In 1824, as Regent Street was planned, replacing part of Swallow Street, land to the west of the church was given up, which became part of the new street. A new façade with an entrance on Regent Street was built, funded by the Church Building Commission and designed by C. R. Cockerell. New rooms, a vestry with a schoolroom above, designed by Thomas Hardwick, were built behind the façade.

Commerce increased in the area; middle-class inhabitants left, and a greater proportion of local householders could not afford pew rent, so that the church's income decreased. In 1854, to increase income, the Regent Street frontage and schoolroom were converted into a shop and dwelling house, and a new entrance lobby was created on the side facing Chapel Court, now known as Tenison Court.
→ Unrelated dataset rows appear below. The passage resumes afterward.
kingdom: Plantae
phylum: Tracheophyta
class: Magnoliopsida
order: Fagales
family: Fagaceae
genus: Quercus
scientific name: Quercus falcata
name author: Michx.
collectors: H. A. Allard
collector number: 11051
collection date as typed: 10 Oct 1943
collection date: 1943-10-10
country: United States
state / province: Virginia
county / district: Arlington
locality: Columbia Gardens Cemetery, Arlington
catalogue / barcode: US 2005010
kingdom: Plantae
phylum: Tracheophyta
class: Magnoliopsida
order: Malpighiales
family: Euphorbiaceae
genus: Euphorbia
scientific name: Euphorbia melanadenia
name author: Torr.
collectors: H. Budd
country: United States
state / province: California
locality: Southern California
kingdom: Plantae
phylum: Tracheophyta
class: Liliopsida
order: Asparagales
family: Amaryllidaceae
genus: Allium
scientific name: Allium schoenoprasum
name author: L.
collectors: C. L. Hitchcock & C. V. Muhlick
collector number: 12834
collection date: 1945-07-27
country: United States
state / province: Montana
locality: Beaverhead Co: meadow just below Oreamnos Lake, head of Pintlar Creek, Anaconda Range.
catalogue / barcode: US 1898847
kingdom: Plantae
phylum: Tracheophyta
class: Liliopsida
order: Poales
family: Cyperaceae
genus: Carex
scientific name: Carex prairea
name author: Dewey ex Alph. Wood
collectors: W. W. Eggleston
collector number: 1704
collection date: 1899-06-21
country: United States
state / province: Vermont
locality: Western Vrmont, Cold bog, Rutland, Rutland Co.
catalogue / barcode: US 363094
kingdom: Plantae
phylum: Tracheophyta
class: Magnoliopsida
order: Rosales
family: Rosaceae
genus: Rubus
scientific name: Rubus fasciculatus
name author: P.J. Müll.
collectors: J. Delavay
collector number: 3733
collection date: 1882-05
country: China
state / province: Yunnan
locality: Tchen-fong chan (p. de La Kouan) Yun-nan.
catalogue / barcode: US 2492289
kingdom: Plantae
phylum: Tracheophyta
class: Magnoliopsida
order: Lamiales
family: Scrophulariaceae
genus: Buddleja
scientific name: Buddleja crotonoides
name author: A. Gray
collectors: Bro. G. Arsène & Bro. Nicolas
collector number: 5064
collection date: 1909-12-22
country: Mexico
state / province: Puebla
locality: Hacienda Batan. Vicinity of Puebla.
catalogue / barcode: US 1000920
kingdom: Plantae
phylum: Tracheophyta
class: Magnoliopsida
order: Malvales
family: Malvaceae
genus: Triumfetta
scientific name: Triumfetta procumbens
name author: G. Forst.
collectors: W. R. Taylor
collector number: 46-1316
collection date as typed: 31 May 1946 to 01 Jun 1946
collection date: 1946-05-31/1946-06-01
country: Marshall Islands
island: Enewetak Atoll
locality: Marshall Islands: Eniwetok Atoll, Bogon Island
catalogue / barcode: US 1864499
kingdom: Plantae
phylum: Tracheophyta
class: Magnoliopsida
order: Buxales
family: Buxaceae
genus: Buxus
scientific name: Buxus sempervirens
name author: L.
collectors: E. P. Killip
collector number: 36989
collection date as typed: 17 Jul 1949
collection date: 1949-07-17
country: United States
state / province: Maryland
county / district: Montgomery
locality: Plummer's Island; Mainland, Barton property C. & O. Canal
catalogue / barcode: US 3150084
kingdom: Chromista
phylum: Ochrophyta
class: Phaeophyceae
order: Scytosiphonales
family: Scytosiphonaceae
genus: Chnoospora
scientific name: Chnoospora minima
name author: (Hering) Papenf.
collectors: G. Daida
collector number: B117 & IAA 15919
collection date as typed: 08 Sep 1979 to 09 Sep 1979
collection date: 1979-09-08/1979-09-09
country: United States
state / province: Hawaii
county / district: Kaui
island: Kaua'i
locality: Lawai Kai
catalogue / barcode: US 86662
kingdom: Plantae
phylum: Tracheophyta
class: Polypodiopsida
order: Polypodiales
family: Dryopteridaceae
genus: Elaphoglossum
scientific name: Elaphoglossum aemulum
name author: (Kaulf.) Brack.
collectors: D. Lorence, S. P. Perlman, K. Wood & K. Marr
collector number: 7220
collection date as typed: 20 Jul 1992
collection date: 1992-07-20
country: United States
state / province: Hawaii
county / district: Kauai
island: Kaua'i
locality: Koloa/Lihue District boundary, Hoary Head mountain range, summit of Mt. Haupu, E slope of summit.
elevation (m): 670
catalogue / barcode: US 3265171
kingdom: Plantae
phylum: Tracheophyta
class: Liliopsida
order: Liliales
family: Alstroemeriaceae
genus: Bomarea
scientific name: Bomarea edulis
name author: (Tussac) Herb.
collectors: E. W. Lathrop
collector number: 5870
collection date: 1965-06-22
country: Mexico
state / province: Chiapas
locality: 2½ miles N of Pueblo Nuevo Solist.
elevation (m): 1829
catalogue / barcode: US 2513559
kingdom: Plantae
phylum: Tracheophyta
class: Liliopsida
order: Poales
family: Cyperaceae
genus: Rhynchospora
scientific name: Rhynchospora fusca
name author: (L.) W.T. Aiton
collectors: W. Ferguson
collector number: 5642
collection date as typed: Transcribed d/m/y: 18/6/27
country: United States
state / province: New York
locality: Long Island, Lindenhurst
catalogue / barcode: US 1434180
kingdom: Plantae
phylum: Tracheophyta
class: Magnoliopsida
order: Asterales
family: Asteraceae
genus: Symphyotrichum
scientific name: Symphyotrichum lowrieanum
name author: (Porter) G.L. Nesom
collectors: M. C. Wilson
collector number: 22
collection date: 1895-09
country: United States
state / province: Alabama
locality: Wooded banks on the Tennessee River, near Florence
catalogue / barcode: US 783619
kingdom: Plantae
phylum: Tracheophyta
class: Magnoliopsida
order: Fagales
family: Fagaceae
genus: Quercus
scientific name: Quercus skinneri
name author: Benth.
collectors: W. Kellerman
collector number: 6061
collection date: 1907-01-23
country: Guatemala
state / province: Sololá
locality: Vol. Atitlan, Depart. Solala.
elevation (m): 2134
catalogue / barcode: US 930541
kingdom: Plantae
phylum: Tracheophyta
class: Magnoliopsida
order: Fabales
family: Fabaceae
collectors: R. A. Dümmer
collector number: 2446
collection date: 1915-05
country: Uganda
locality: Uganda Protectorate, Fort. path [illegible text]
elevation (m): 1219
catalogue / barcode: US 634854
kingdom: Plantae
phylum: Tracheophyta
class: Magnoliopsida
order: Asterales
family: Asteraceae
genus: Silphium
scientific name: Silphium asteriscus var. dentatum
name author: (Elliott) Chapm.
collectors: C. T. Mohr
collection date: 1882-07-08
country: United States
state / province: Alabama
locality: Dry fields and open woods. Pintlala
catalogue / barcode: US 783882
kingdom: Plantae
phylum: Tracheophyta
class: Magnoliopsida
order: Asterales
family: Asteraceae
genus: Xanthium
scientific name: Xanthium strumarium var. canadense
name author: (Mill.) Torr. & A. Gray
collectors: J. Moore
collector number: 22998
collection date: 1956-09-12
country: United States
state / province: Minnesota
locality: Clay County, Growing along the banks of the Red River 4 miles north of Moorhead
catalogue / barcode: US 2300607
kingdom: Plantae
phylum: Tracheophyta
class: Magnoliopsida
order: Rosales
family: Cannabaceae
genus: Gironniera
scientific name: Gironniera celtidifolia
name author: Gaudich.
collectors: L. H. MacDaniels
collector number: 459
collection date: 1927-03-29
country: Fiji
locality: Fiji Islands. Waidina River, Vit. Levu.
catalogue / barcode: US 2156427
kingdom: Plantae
J. E. Kempe, rector of the parish from 1853, negotiated with the Ecclesiastical Commissioners for the conversion of the chapel, which was a proprietary chapel, into a district church in the parish of St James. This took place in 1869, the freehold of the building being conveyed to the Commissioners, and the church was dedicated to St Thomas.

===Twentieth century===
The building sustained minor damage in the Second World War. Although in 1953 the church became the parish church of the combined parishes of St Thomas's Church, St Anne's Church, Soho and St Peter's Church, Great Windmill Street (demolished after its closure in 1954), St Thomas's Church closed in 1954, and was later demolished.